» **WORK INSTRUCTION**: Please reproduce all the records exactly while leaving out their pictures.

(Collected data)
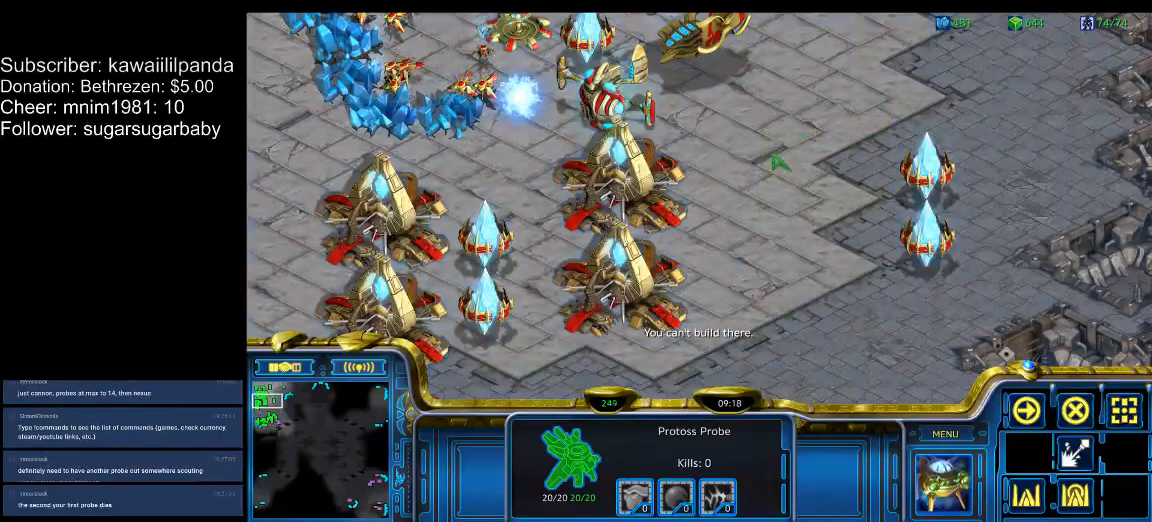
{"keys": [], "events": []}
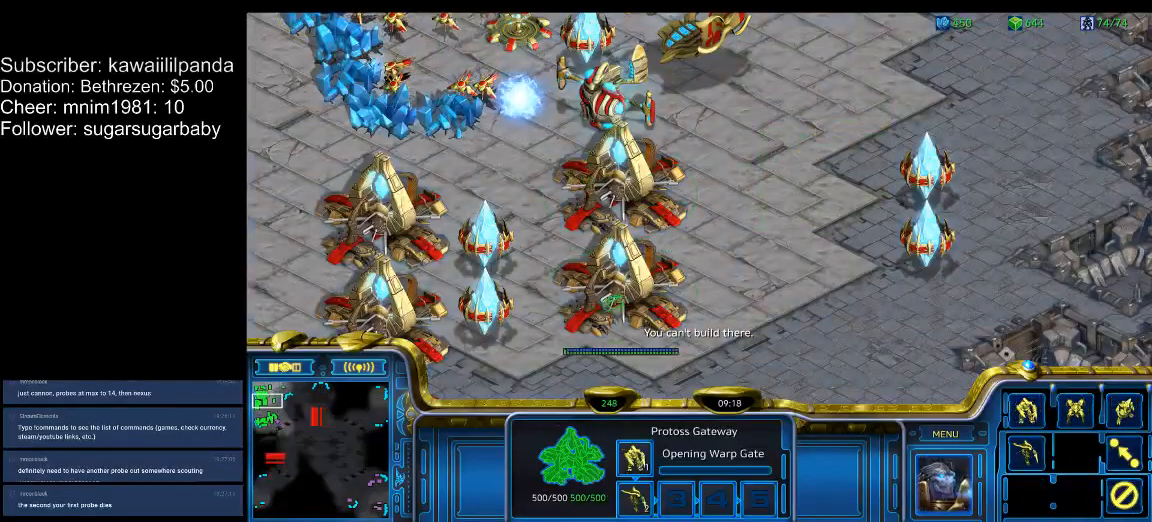
{"keys": ["1"], "events": [[367, "1", "down"], [400, "1", "up"], [467, "1", "down"]]}
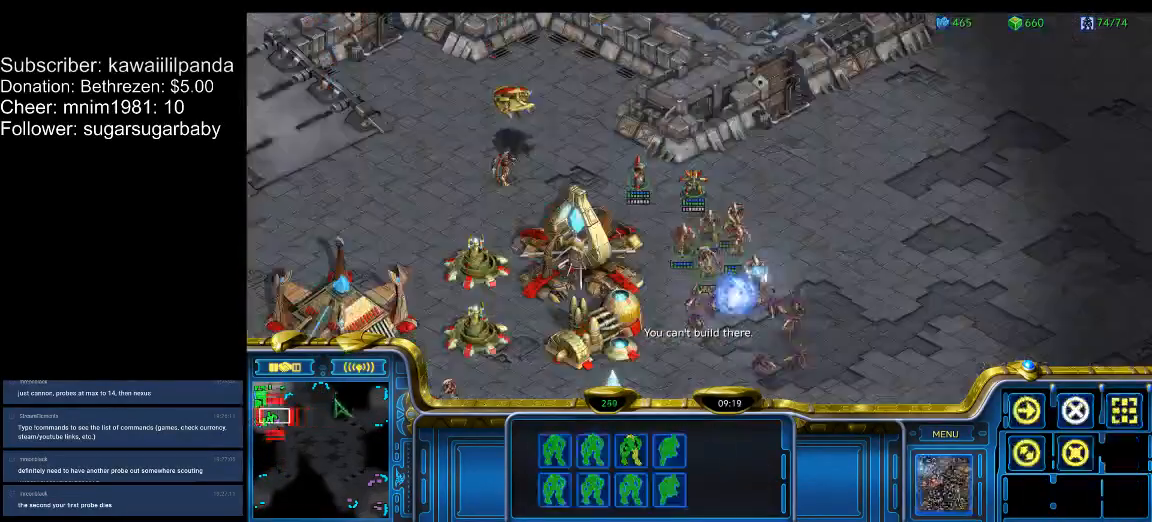
{"keys": ["a"], "events": [[200, "1", "up"], [467, "a", "down"]]}
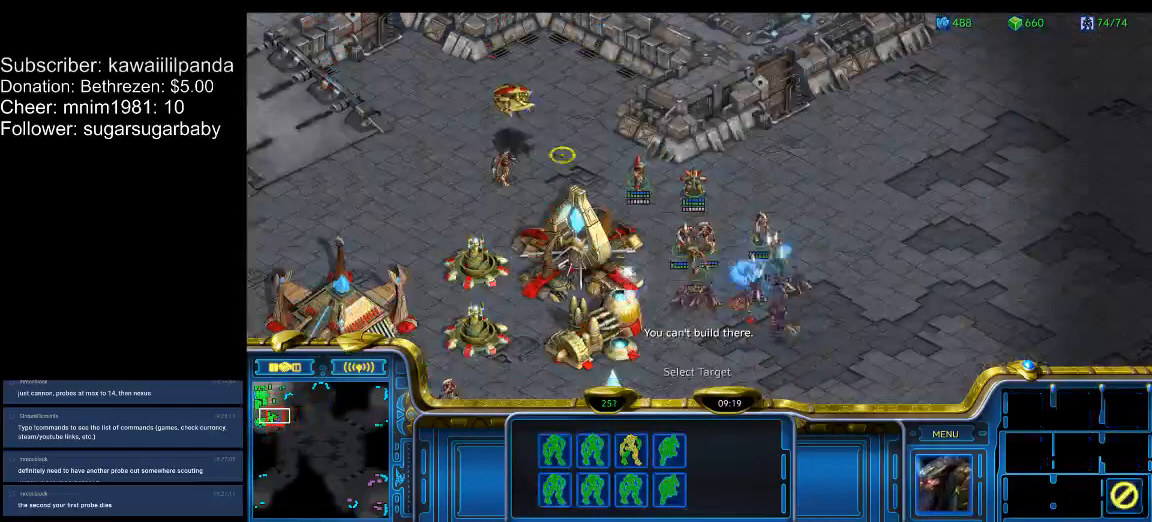
{"keys": [], "events": [[100, "a", "up"], [200, "2", "down"], [300, "2", "up"]]}
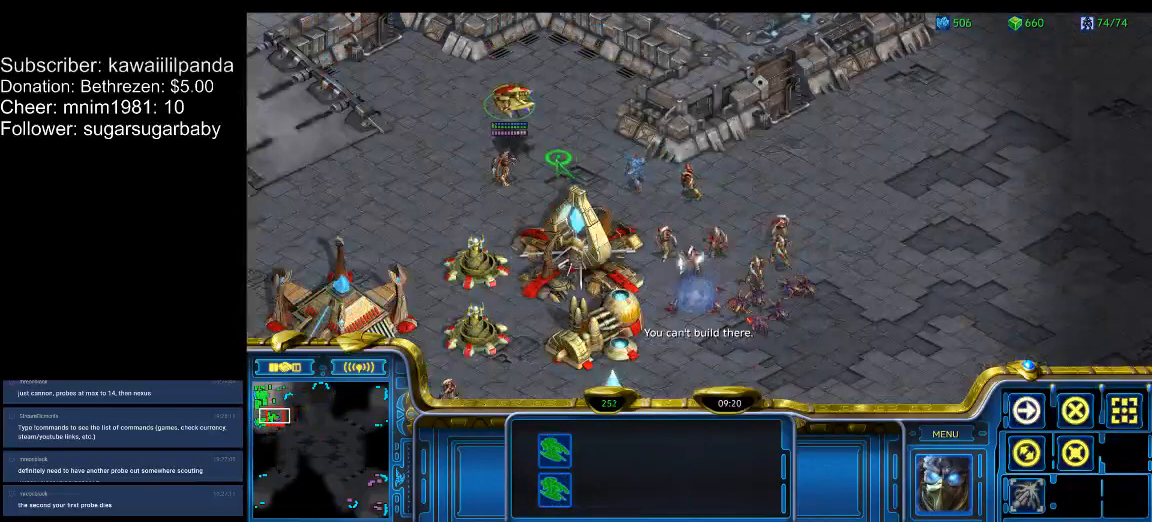
{"keys": [], "events": [[367, "1", "down"], [400, "1", "up"]]}
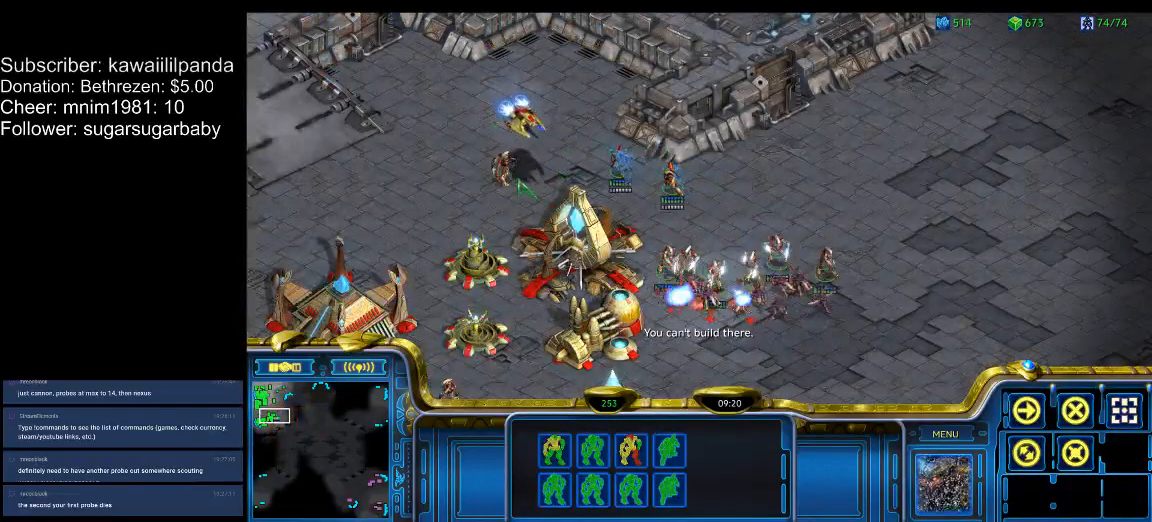
{"keys": ["1", "ctrl_l"], "events": [[100, "shift_l", "down"], [333, "shift_l", "up"], [367, "ctrl_l", "down"], [500, "1", "down"]]}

» **THE ANSWER**:
{"keys": [], "events": []}
{"keys": ["1"], "events": [[367, "1", "down"], [400, "1", "up"], [467, "1", "down"]]}
{"keys": ["a"], "events": [[200, "1", "up"], [467, "a", "down"]]}
{"keys": [], "events": [[100, "a", "up"], [200, "2", "down"], [300, "2", "up"]]}
{"keys": [], "events": [[367, "1", "down"], [400, "1", "up"]]}
{"keys": ["1", "ctrl_l"], "events": [[100, "shift_l", "down"], [333, "shift_l", "up"], [367, "ctrl_l", "down"], [500, "1", "down"]]}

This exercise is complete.